Era molto arrabbiata per ciò che era successo tra lui e la dottoressa. Manlio era perfettamente consapevole che la sua rabbia era giustificata e corretta, ma si ostinava a non vedere il problema. Ebbero un lungo litigio, un imponente scambio di urla e rabbia. Manlio non aveva mai urlato contro qualcuno prima, in vita sua. Dopo un’ora, lei gli diede una sberla in viso. Forte, schioccante, deleteria. Poi se ne andò, e lui rimase davanti alla finestra a darsi dell’idiota, con la sigaretta in bocca e il sudore che gli gocciolava dalla fronte. Non sapeva neanche spiegarsi tutto ciò. Aveva passato la notte in dormiveglia, in una fase di stallo, immobile, in bilico. Era come se non avesse capito cos’era successo, proprio come se la sua rabbia fosse stata un attacco isterico senza motivo, e lui, benché sapesse bene come stavano le cose, non voleva capire. Fu una notte insopportabile. Aveva i capelli sulla fronte, e il suo viso era riverso sul cuscino, chiudeva gli occhi, poi lasciava andare un sospiro e sperava di addormentarsi. Invece, per tutta la notte, il sonno fu ben lontano dalle sue aspettative. Aveva dovuto ridimensionare le sue previsioni di dormirci su, di chiudere gli occhi su quel giorno. Durante la notte una pioggia scrosciava pesantemente sui vetri di casa sua. Non pianse solo perché aveva un piccolo sentore di orgoglio che gli scorreva dentro. Lasciò cadere il capo sul cuscino accanto al suo, ed inspirò l’odore che Myriam vi aveva lasciato. Si sentì in colpa, preso da un senso di panico come se gli mancasse qualcosa. Non la mancanza adolescenziale, amorosa, corteggiante. Una mancanza intima, profonda, inutile e dolorosa.

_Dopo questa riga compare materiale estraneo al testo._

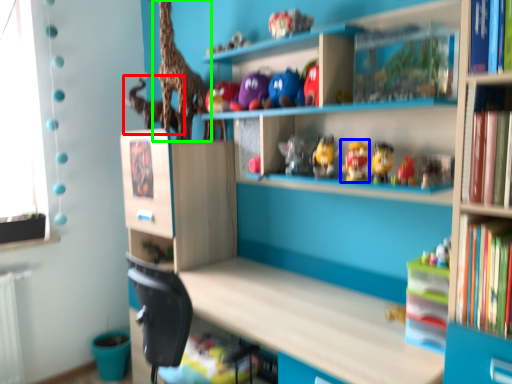
Question: Which object is positioned closest to animal (highlighted by a red box)? Select from toy (highlighted by a blue box) and giraffe (highlighted by a green box).

Choices:
 (A) toy
 (B) giraffe

Answer: (B)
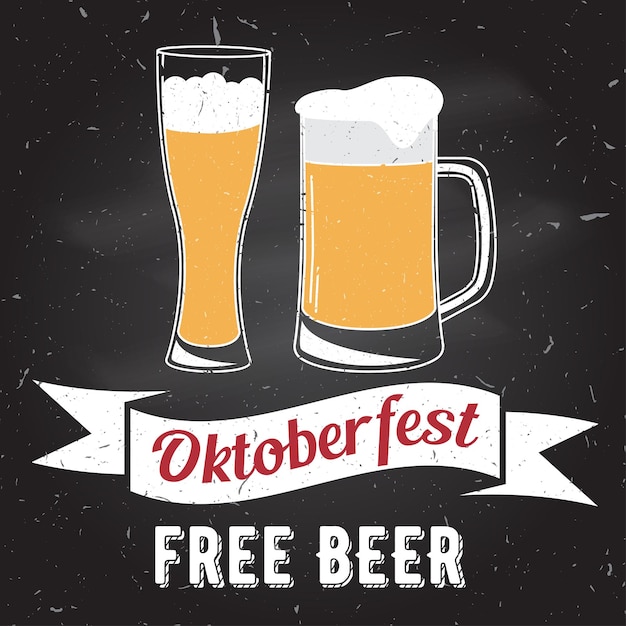
Where is `larger beer glass`? This screenshot has height=626, width=626. larger beer glass is located at coordinates (207, 197).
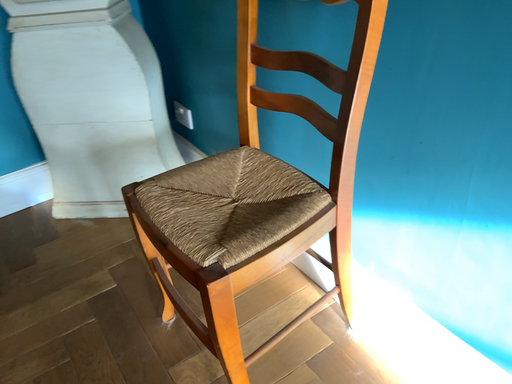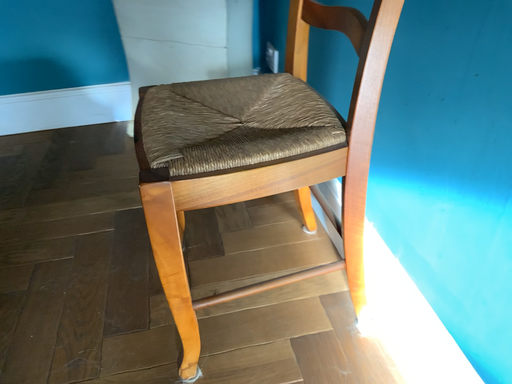
Question: Which way did the camera rotate in the video?

Choices:
 (A) rotated right
 (B) rotated left

Answer: (B)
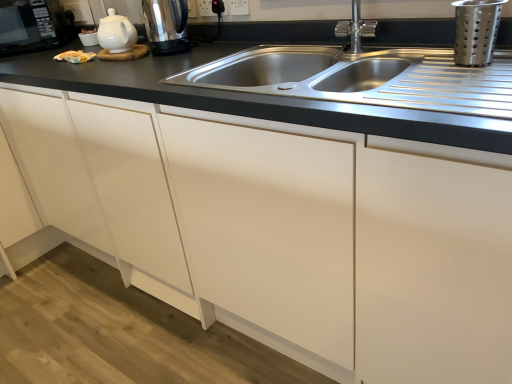
This screenshot has width=512, height=384. In order to click on vacant area situated below white glossy teapot at upper left (from a real-world perspective) in this screenshot , I will do coord(123,52).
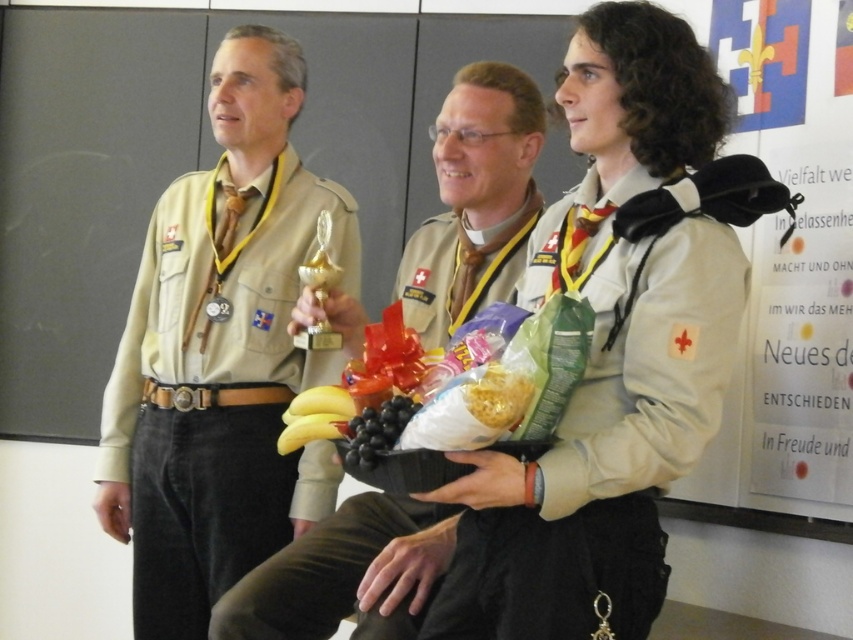
Consider the image. Measure the distance between shiny golden snack at center and gold shiny trophy at center.

The distance of shiny golden snack at center from gold shiny trophy at center is 60.59 centimeters.

Can you confirm if shiny golden snack at center is bigger than gold shiny trophy at center?

Incorrect, shiny golden snack at center is not larger than gold shiny trophy at center.

Is point (509, 426) farther from camera compared to point (315, 262)?

No.

You are a GUI agent. You are given a task and a screenshot of the screen. Output one action in this format:
    pyautogui.click(x=<x>, y=<y>)
    Task: Click on the shiny golden snack at center
    
    Given the screenshot: What is the action you would take?
    pyautogui.click(x=498, y=396)

Which is above, matte khaki shirt at left or beige fabric uniform at center?

matte khaki shirt at left is above.

Can you confirm if matte khaki shirt at left is thinner than beige fabric uniform at center?

No.

Describe the element at coordinates (219, 353) in the screenshot. I see `matte khaki shirt at left` at that location.

In order to click on matte khaki shirt at left in this screenshot , I will do `click(219, 353)`.

Between point (376, 424) and point (323, 212), which one is positioned behind?

Positioned behind is point (323, 212).

Who is higher up, black matte grapes at center or gold shiny trophy at center?

Positioned higher is gold shiny trophy at center.

Between point (352, 428) and point (312, 284), which one is positioned behind?

Point (312, 284)

I want to click on black matte grapes at center, so click(376, 429).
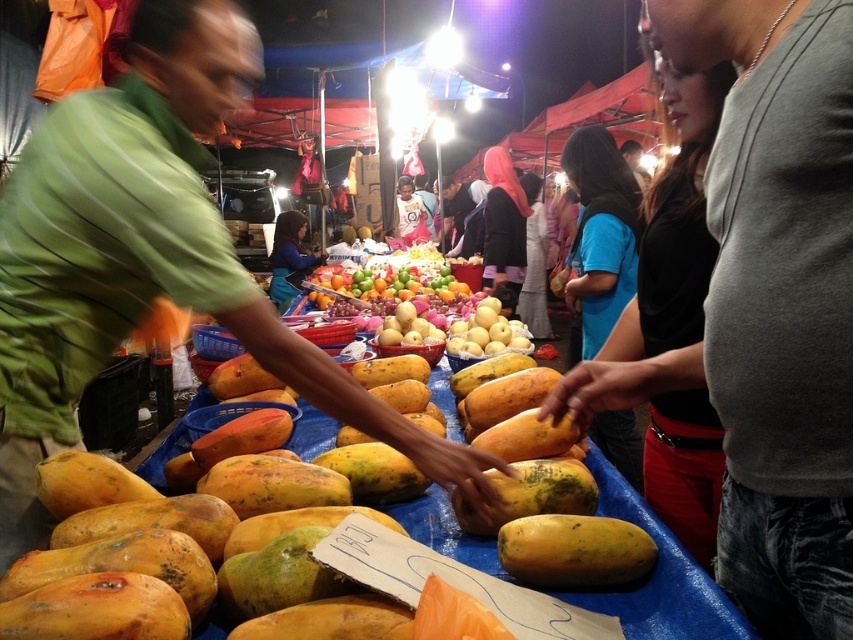
You are a customer at the night market and want to buy the yellow smooth mangoes at center. The vendor is standing behind the blue fabric apron at center. Can you see the mangoes without the apron blocking your view?

The yellow smooth mangoes at center is in front of the blue fabric apron at center, so you can see the mangoes without the apron blocking your view.

You are a customer at this night market stall. You see the glossy plastic fruits at center and the yellow smooth mangoes at center. Which item is positioned higher up?

The glossy plastic fruits at center are located above the yellow smooth mangoes at center, so they are positioned higher up.

You are a customer at the night market and want to buy the yellow smooth mangoes at center. The vendor tells you that the glossy plastic fruits at center are just decorations. How can you tell the difference between the two based on their height?

The glossy plastic fruits at center are much taller than the yellow smooth mangoes at center, so the taller ones are the decorations.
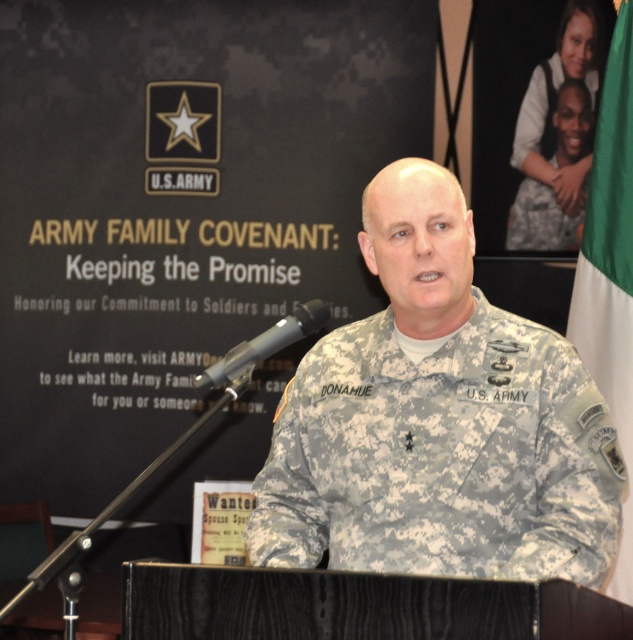
What is the relationship between the camouflage fabric uniform at center and the green fabric flag at right in terms of their positions?

The camouflage fabric uniform at center is positioned under the green fabric flag at right.

What is the exact coordinate of the camouflage fabric uniform at center?

The camouflage fabric uniform at center is positioned at point (442, 458).

You are a tailor observing two camouflage uniforms in the image. The first is the camouflage fabric uniform at center, and the second is the camouflage uniform at upper right. Which one has a shorter length?

The camouflage fabric uniform at center is shorter than the camouflage uniform at upper right.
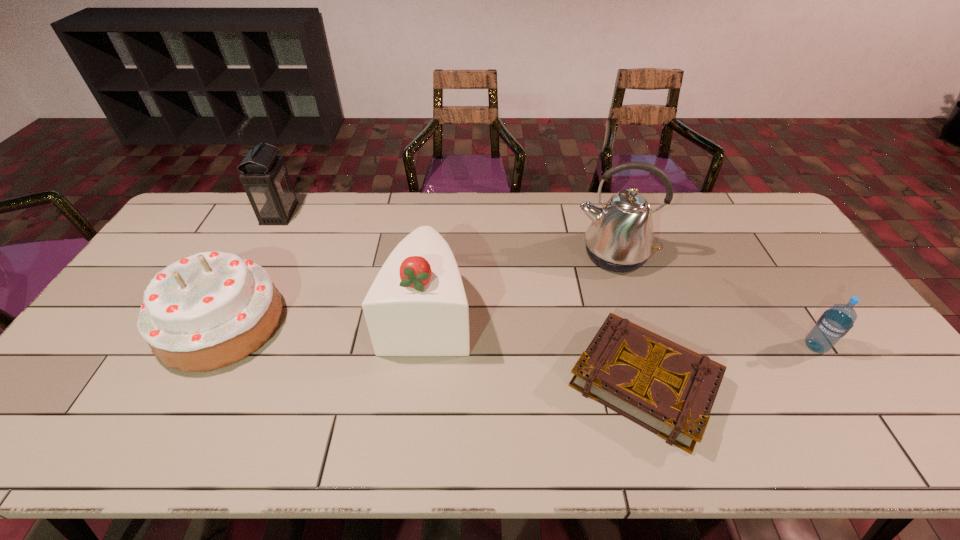
This screenshot has height=540, width=960. Identify the location of free space at the far edge. (664, 222).

Image resolution: width=960 pixels, height=540 pixels. Find the location of `free location at the near edge`. free location at the near edge is located at coordinates (304, 449).

In the image, there is a desktop. Identify the location of vacant space at the left edge. (112, 406).

You are a GUI agent. You are given a task and a screenshot of the screen. Output one action in this format:
    pyautogui.click(x=<x>, y=<y>)
    Task: Click on the vacant space at the right edge of the desktop
    
    Given the screenshot: What is the action you would take?
    pyautogui.click(x=780, y=259)

This screenshot has width=960, height=540. I want to click on vacant space at the far left corner of the desktop, so click(x=181, y=227).

The height and width of the screenshot is (540, 960). What are the coordinates of `free space at the near left corner of the desktop` in the screenshot? It's located at [48, 435].

Where is `free area in between the water bottle and the kettle`? This screenshot has width=960, height=540. free area in between the water bottle and the kettle is located at coordinates (714, 300).

You are a GUI agent. You are given a task and a screenshot of the screen. Output one action in this format:
    pyautogui.click(x=<x>, y=<y>)
    Task: Click on the empty space that is in between the kettle and the third object from left to right
    The height and width of the screenshot is (540, 960).
    Given the screenshot: What is the action you would take?
    pyautogui.click(x=520, y=284)

This screenshot has width=960, height=540. I want to click on empty space that is in between the hardback book and the taller cake, so click(x=536, y=348).

This screenshot has width=960, height=540. Find the location of `vacant area that lies between the farthest object and the rightmost object`. vacant area that lies between the farthest object and the rightmost object is located at coordinates (547, 280).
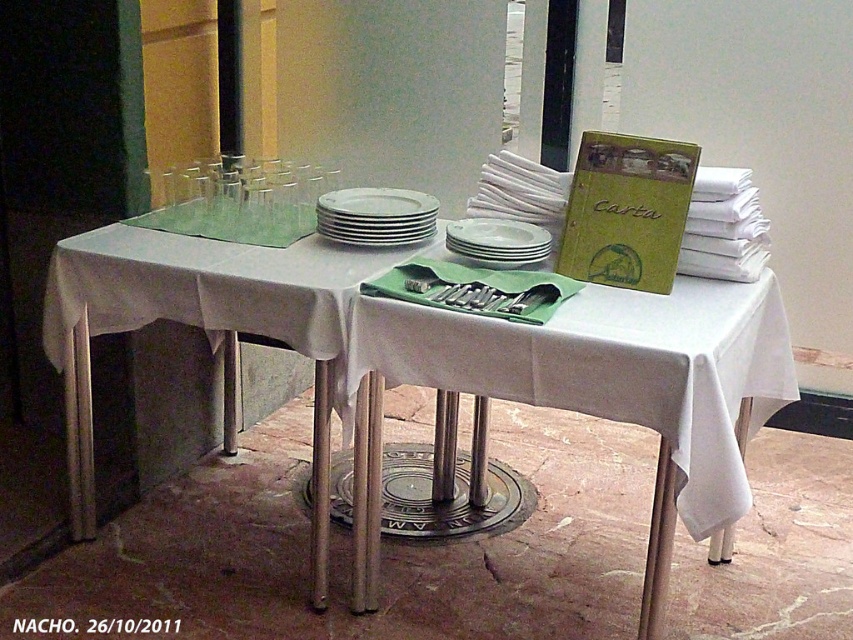
You are standing at the table and want to pick up both items located at point [509,352] and point [386,214]. Which item will you reach first?

You will reach the item at point [509,352] first because it is closer to you than the item at point [386,214].

You are setting up a table for a dinner party and need to place both the white cloth table at center and the white matte plate at center. Given their sizes, which one should you place first to ensure proper arrangement?

Since the white cloth table at center is larger in size than the white matte plate at center, you should place the white cloth table at center first to ensure it has enough space for the plate to be placed on top or beside it appropriately.

You are setting up a table for a dinner party and need to place a decorative vase that requires a surface at least 30 cm in height. The white cloth table at center and the white matte plate at center are available. Which surface can accommodate the vase?

The white cloth table at center is taller than the white matte plate at center, so the vase should be placed on the white cloth table at center to meet the height requirement.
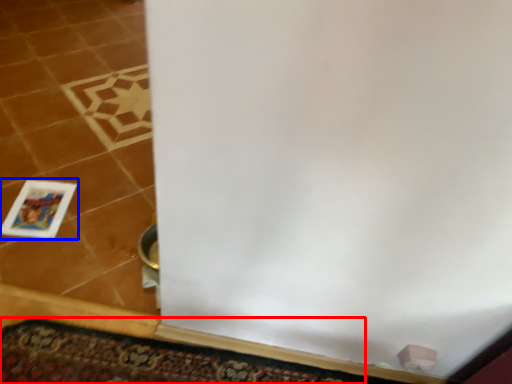
Question: Which object appears closest to the camera in this image, doormat (highlighted by a red box) or picture frame (highlighted by a blue box)?

Choices:
 (A) doormat
 (B) picture frame

Answer: (A)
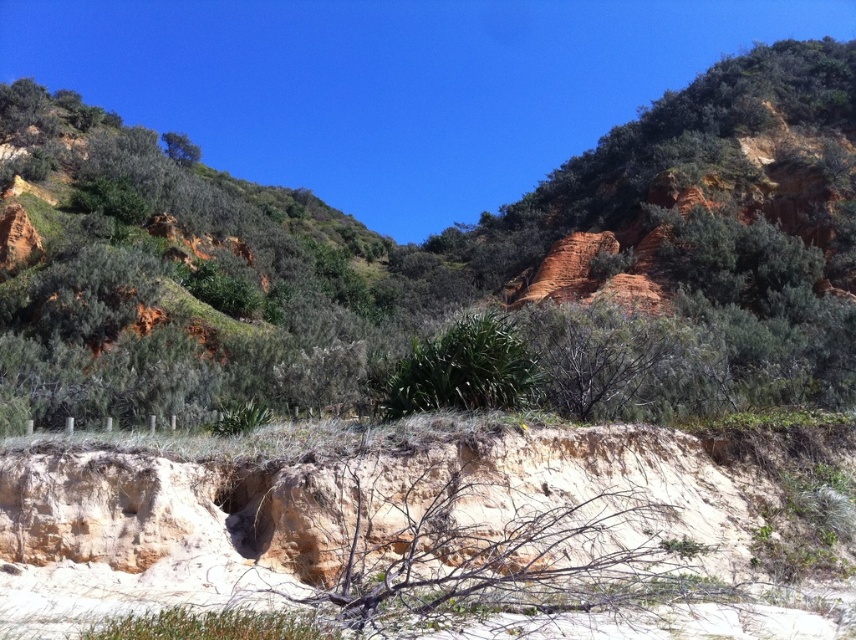
Question: Which of the following is the closest to the observer?

Choices:
 (A) green leafy tree at upper left
 (B) rustic clay hill at center

Answer: (B)

Question: In this image, where is rustic clay hill at center located relative to green leafy tree at upper left?

Choices:
 (A) above
 (B) below

Answer: (B)

Question: Is rustic clay hill at center smaller than green leafy tree at upper left?

Choices:
 (A) yes
 (B) no

Answer: (B)

Question: Is rustic clay hill at center in front of green leafy tree at upper left?

Choices:
 (A) yes
 (B) no

Answer: (A)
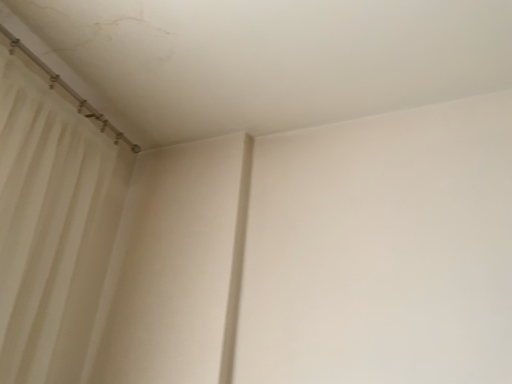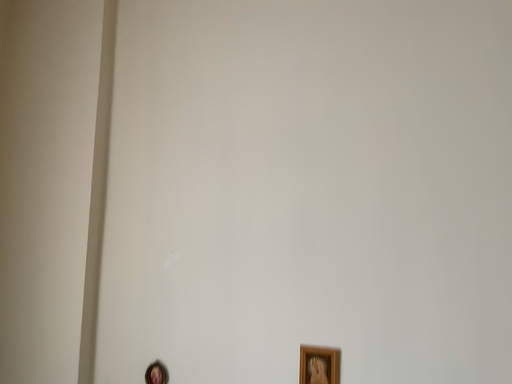
Question: How did the camera likely rotate when shooting the video?

Choices:
 (A) rotated downward
 (B) rotated upward

Answer: (A)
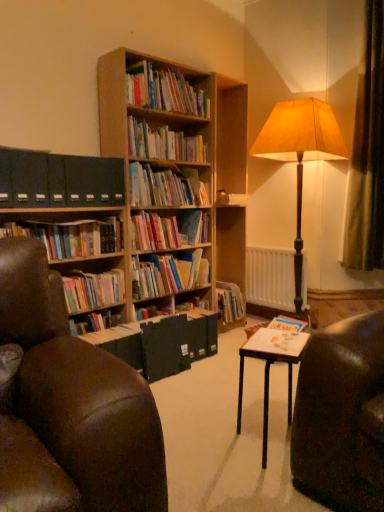
Describe the element at coordinates (168, 231) in the screenshot. I see `hardcover books at center, placed as the fourth book when sorted from bottom to top` at that location.

This screenshot has height=512, width=384. Find the location of `wooden bookcase at center`. wooden bookcase at center is located at coordinates (145, 181).

Does matte brown lampshade at right touch brown velvet curtain at right?

There is a gap between matte brown lampshade at right and brown velvet curtain at right.

Could you tell me if matte brown lampshade at right is facing brown velvet curtain at right?

No, matte brown lampshade at right is not turned towards brown velvet curtain at right.

From the image's perspective, between matte brown lampshade at right and brown velvet curtain at right, which one is located above?

brown velvet curtain at right, from the image's perspective.

Which point is more forward, (301, 131) or (370, 246)?

Point (301, 131)

In the image, is black matte file folders at left on the left side or the right side of wooden bookshelf at upper center, placed as the seventh book when sorted from bottom to top?

From the image, it's evident that black matte file folders at left is to the left of wooden bookshelf at upper center, placed as the seventh book when sorted from bottom to top.

Does black matte file folders at left have a smaller size compared to wooden bookshelf at upper center, the first book from the top?

Yes.

Does black matte file folders at left touch wooden bookshelf at upper center, placed as the seventh book when sorted from bottom to top?

black matte file folders at left and wooden bookshelf at upper center, placed as the seventh book when sorted from bottom to top, are clearly separated.

Locate an element on the screen. the 3rd book above the black matte file folders at left (from the image's perspective) is located at coordinates (164, 90).

Where is `lamp that appears on the right of black matte file folders at left`? lamp that appears on the right of black matte file folders at left is located at coordinates (300, 153).

In the scene shown: Which object is positioned more to the right, black matte file folders at left or matte brown lampshade at right?

matte brown lampshade at right.

Is black matte file folders at left bigger or smaller than matte brown lampshade at right?

Clearly, black matte file folders at left is smaller in size than matte brown lampshade at right.

Is hardcover books at center, arranged as the first book when ordered from the bottom, turned away from brown velvet curtain at right?

No.

The image size is (384, 512). I want to click on curtain above the hardcover books at center, positioned as the seventh book in top-to-bottom order (from the image's perspective), so click(367, 154).

Between point (102, 298) and point (379, 211), which one is positioned behind?

The point (379, 211) is more distant.

Is hardcover books at center, positioned as the seventh book in top-to-bottom order, wider or thinner than brown velvet curtain at right?

Clearly, hardcover books at center, positioned as the seventh book in top-to-bottom order, has less width compared to brown velvet curtain at right.

From the picture: In the image, is wooden bookshelf at upper center, the second book in the top-to-bottom sequence, on the left side or the right side of hardcover books at center, which is the 5th book in bottom-to-top order?

wooden bookshelf at upper center, the second book in the top-to-bottom sequence, is to the left of hardcover books at center, which is the 5th book in bottom-to-top order.

Between wooden bookshelf at upper center, the sixth book when ordered from bottom to top, and hardcover books at center, which is the third book in top-to-bottom order, which one has larger width?

hardcover books at center, which is the third book in top-to-bottom order, is wider.

Is wooden bookshelf at upper center, the sixth book when ordered from bottom to top, facing towards hardcover books at center, which is the third book in top-to-bottom order?

No, wooden bookshelf at upper center, the sixth book when ordered from bottom to top, is not turned towards hardcover books at center, which is the third book in top-to-bottom order.

Can you tell me how much wooden bookcase at center and matte brown lampshade at right differ in facing direction?

wooden bookcase at center and matte brown lampshade at right are facing 86.9 degrees away from each other.

Which of these two, wooden bookcase at center or matte brown lampshade at right, is thinner?

With smaller width is wooden bookcase at center.

From a real-world perspective, which is physically below, wooden bookcase at center or matte brown lampshade at right?

From a 3D spatial view, matte brown lampshade at right is below.

Locate an element on the screen. The width and height of the screenshot is (384, 512). bookcase on the left of matte brown lampshade at right is located at coordinates (145, 181).

From the image's perspective, which one is positioned lower, wooden bookshelf at upper center, the sixth book when ordered from bottom to top, or hardcover books at left, marked as the 3th book in a bottom-to-top arrangement?

hardcover books at left, marked as the 3th book in a bottom-to-top arrangement.

Is wooden bookshelf at upper center, the second book in the top-to-bottom sequence, further to the viewer compared to hardcover books at left, marked as the 3th book in a bottom-to-top arrangement?

Yes, wooden bookshelf at upper center, the second book in the top-to-bottom sequence, is further from the viewer.

From a real-world perspective, is wooden bookshelf at upper center, the second book in the top-to-bottom sequence, physically located above or below hardcover books at left, marked as the 3th book in a bottom-to-top arrangement?

From a real-world perspective, wooden bookshelf at upper center, the second book in the top-to-bottom sequence, is physically above hardcover books at left, marked as the 3th book in a bottom-to-top arrangement.

Where is `lamp in front of the brown velvet curtain at right`? The width and height of the screenshot is (384, 512). lamp in front of the brown velvet curtain at right is located at coordinates (300, 153).

Find the location of a particular element. the 3rd book counting from the right of the black matte file folders at left is located at coordinates (164, 90).

When comparing their distances from white matte radiator at center, does hardcover books at center, placed as the fourth book when sorted from bottom to top, or brown velvet curtain at right seem closer?

brown velvet curtain at right is closer to white matte radiator at center.

Based on their spatial positions, is wooden bookshelf at upper center, the first book from the top, or white matte radiator at center closer to wooden table at center?

wooden bookshelf at upper center, the first book from the top, is closer to wooden table at center.

Based on their spatial positions, is wooden table at center or hardcover books at left, marked as the 3th book in a bottom-to-top arrangement, closer to matte black book at center?

hardcover books at left, marked as the 3th book in a bottom-to-top arrangement, is positioned closer to the anchor matte black book at center.

When comparing their distances from matte brown lampshade at right, does white matte radiator at center or wooden bookshelf at upper center, placed as the seventh book when sorted from bottom to top, seem further?

Among the two, wooden bookshelf at upper center, placed as the seventh book when sorted from bottom to top, is located further to matte brown lampshade at right.

When comparing their distances from hardcover books at center, which is the 5th book in bottom-to-top order, does wooden table at center or wooden bookcase at center seem closer?

The object closer to hardcover books at center, which is the 5th book in bottom-to-top order, is wooden bookcase at center.

When comparing their distances from wooden table at center, does hardcover books at left, marked as the 3th book in a bottom-to-top arrangement, or black matte file folders at left seem further?

black matte file folders at left.

Which object lies further to the anchor point hardcover books at center, the fourth book when ordered from top to bottom, hardcover books at center, which is the third book in top-to-bottom order, or brown leather chair at left?

brown leather chair at left is positioned further to the anchor hardcover books at center, the fourth book when ordered from top to bottom.

In the scene shown: Considering their positions, is hardcover books at center, the fourth book when ordered from top to bottom, positioned further to matte black book at center than wooden bookshelf at upper center, the first book from the top?

wooden bookshelf at upper center, the first book from the top, is positioned further to the anchor matte black book at center.

The image size is (384, 512). I want to click on radiator between hardcover books at center, the fourth book when ordered from top to bottom, and matte brown lampshade at right from left to right, so click(x=270, y=278).

You are a GUI agent. You are given a task and a screenshot of the screen. Output one action in this format:
    pyautogui.click(x=<x>, y=<y>)
    Task: Click on the book situated between hardcover books at center, which is the 5th book in bottom-to-top order, and white matte radiator at center from left to right
    
    Given the screenshot: What is the action you would take?
    pyautogui.click(x=168, y=274)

La mattina si svegliò, preda di un incubo insostenibile. Si guardò nello specchio che c’era accanto al comodino, e vide occhi grandi e stanchi, con profondi solchi viola sotto alla palpebra inferiore. Sospirò, notando quel colorito cadaverico. Si mise a sedere sul letto, non pensando a tutto quello che era successo la sera prima. Guardò fuori, accendendosi una sigaretta. Gli sembravano troppe, le sigarette in quei giorni, ma il suo livello di stress era oltre il limite. Si vestì per andare al lavoro, con un bicchiere di carta pieno di caffè amaro tra le mani. Era lì, che l’ospedale sembrava una prigione.
Per un attimo desiderò che si spegnessero tutte le luci.
Che comparisse quella donna, sulla soglia, salvifica.
Che la sua vita cambiasse, solo poche rivoluzioni.